Task to carry out —
From the material below, retype exactly the lines that begin at the line with "Чем убрать следы от" and end after the line with "Société (ou indiquer Particulier)"; pictures stay out of the copy.

Entries shown —
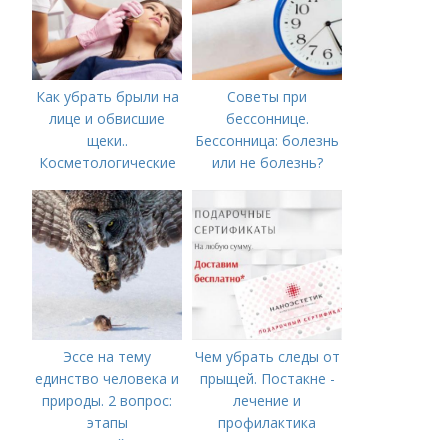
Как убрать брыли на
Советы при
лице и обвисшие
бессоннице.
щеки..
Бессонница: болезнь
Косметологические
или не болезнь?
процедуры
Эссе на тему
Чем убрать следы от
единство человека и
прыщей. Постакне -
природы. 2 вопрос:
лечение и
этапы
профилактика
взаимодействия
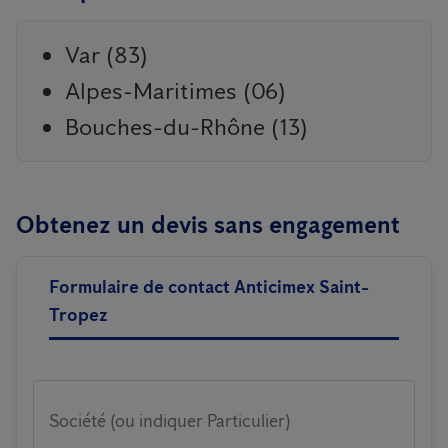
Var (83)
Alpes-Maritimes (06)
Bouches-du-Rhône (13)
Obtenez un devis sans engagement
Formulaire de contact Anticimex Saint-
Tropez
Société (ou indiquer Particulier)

--

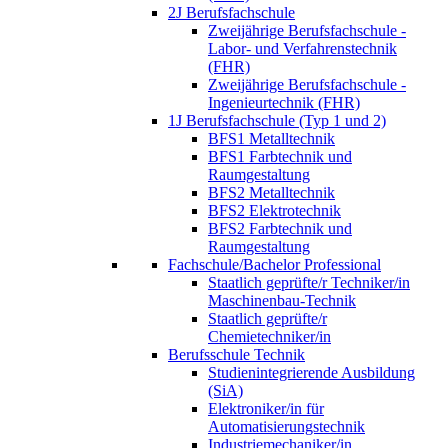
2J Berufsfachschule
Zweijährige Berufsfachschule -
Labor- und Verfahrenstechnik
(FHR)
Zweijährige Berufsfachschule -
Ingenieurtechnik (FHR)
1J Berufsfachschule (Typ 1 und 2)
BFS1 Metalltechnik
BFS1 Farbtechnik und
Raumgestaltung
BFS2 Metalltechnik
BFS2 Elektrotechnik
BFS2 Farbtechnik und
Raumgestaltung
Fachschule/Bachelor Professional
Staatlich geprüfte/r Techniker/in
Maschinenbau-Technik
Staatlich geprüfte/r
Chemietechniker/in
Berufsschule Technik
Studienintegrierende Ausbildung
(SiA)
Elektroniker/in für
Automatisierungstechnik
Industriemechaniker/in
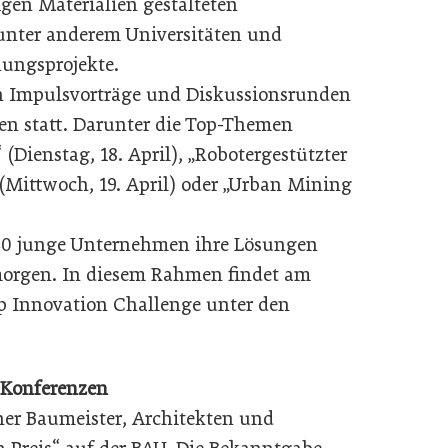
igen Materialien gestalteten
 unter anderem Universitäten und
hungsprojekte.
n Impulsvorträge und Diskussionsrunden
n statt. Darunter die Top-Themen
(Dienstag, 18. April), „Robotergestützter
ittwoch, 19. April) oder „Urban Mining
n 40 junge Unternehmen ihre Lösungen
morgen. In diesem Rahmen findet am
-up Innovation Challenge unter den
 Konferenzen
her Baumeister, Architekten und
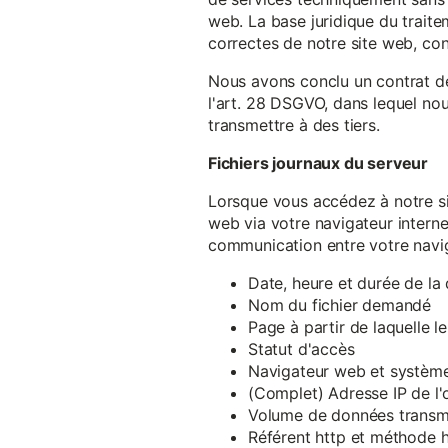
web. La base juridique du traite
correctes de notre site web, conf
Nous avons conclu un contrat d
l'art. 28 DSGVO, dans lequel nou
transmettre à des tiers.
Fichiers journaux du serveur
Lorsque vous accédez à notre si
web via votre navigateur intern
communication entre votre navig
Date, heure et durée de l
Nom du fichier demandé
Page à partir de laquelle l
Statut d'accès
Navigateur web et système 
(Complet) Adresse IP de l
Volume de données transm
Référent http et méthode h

Answer to this problem —
Чем убрать следы от
единство человека и
прыщей. Постакне -
природы. 2 вопрос:
лечение и
этапы
профилактика
взаимодействия
Var (83)
Alpes-Maritimes (06)
Bouches-du-Rhône (13)
Obtenez un devis sans engagement
Formulaire de contact Anticimex Saint-
Tropez
Société (ou indiquer Particulier)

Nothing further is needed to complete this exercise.